Aim of the exercise:
Reproduce the text of all the records below word for word, leaving out the pictures.

Stored dataset records:
--- START ---
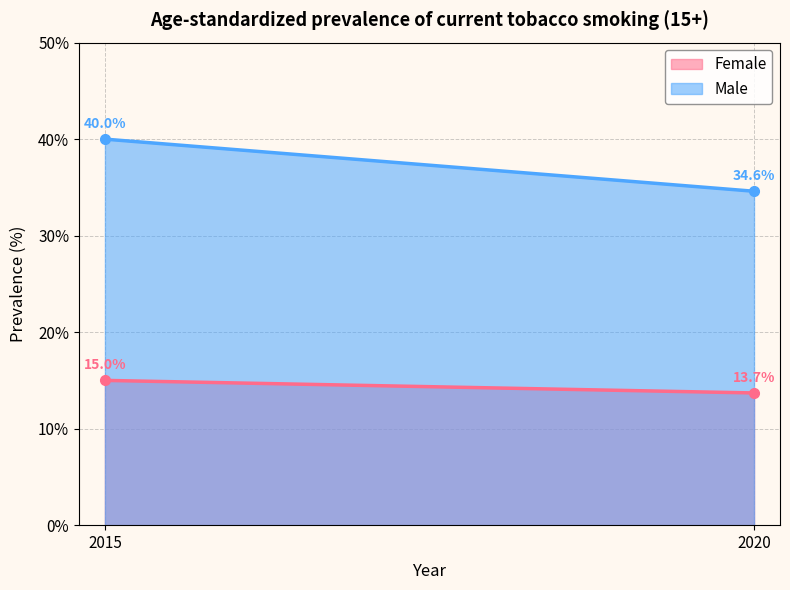

Count the number of categories in the chart.

2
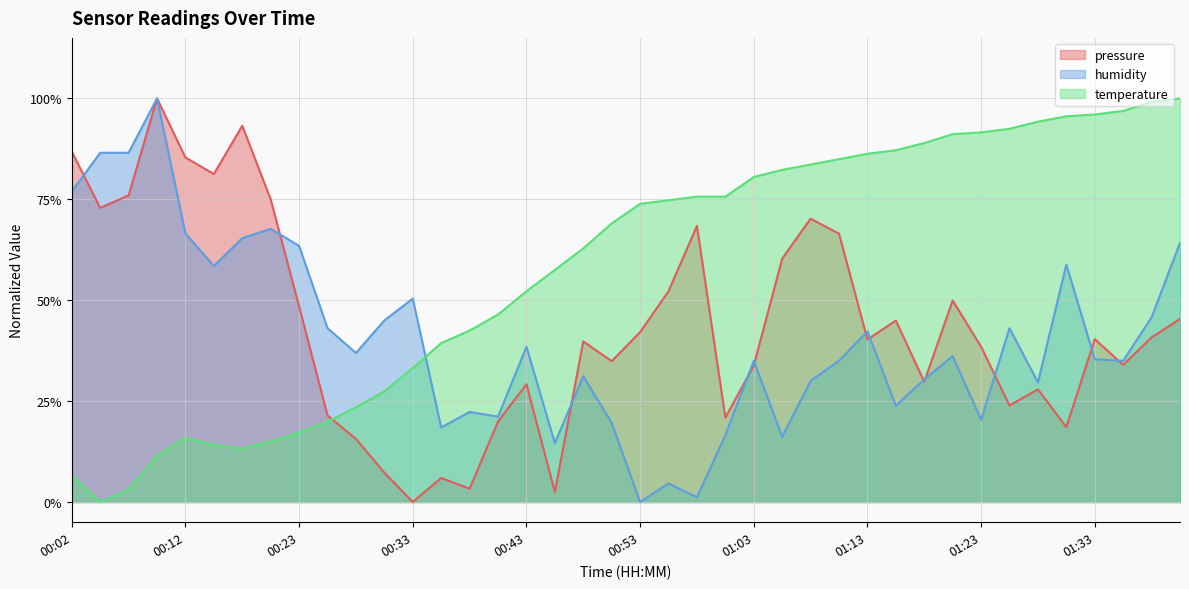

Which category has the highest value across all series?

00:10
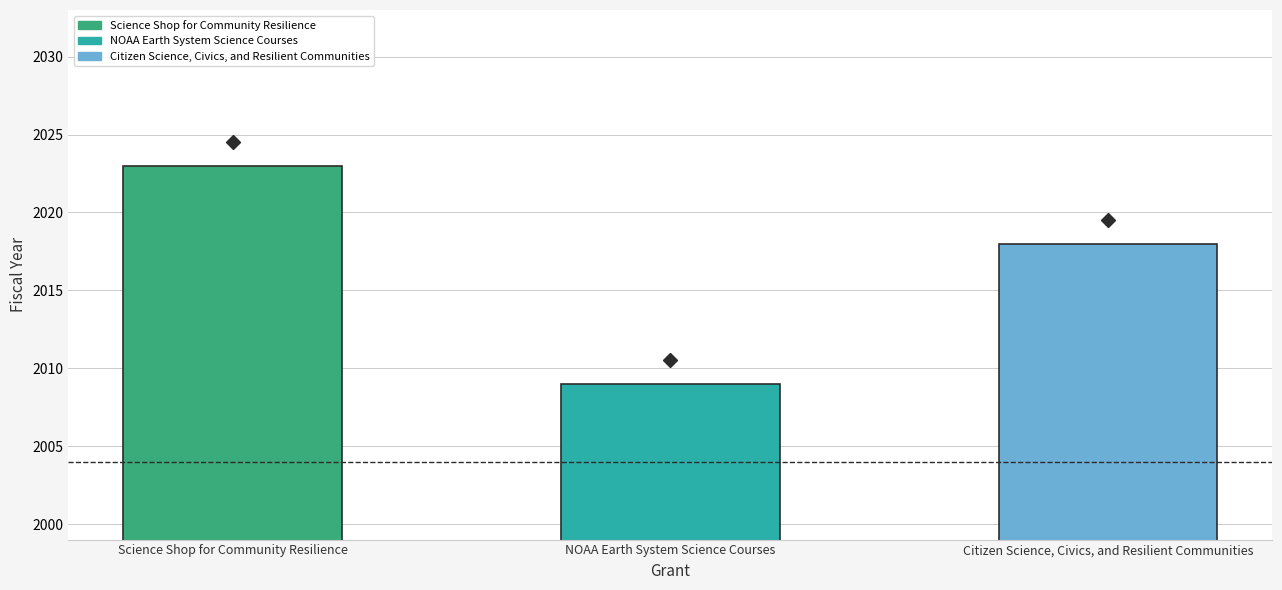

What is the label of the 1st bar from the left?

Science Shop for Community Resilience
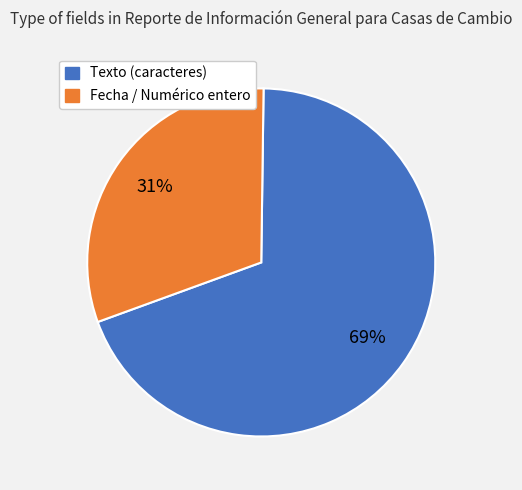

Does Fecha / Numérico entero account for over 50% of the chart?

No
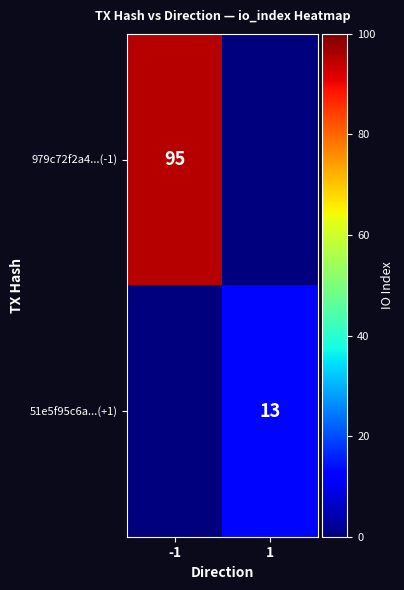

The value of 51e5f95c6a...(+1) at 1 is 5. True or false?

False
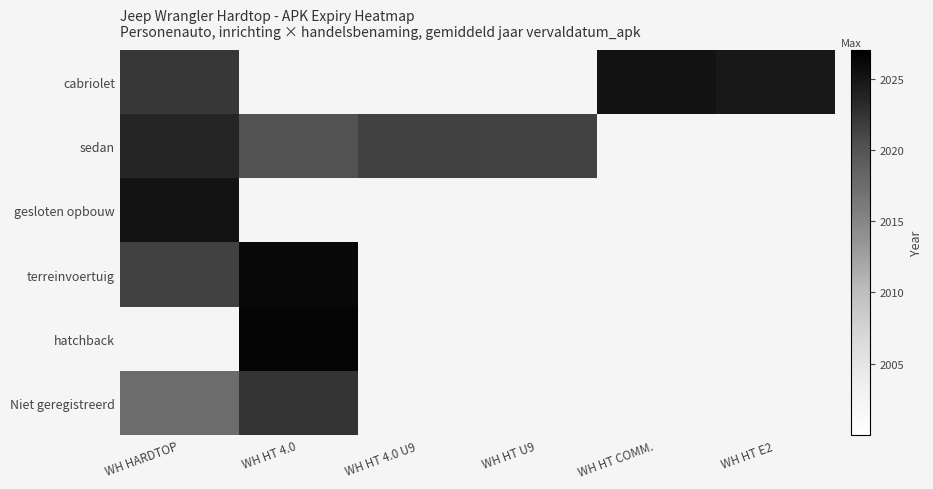

Between WH HT 4.0 and WH HT E2, which is larger?

WH HT E2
--- END ---
Task response:
Count the number of categories in the chart.

2

Which category has the highest value across all series?

00:10

What is the label of the 1st bar from the left?

Science Shop for Community Resilience

Does Fecha / Numérico entero account for over 50% of the chart?

No

The value of 51e5f95c6a...(+1) at 1 is 5. True or false?

False

Between WH HT 4.0 and WH HT E2, which is larger?

WH HT E2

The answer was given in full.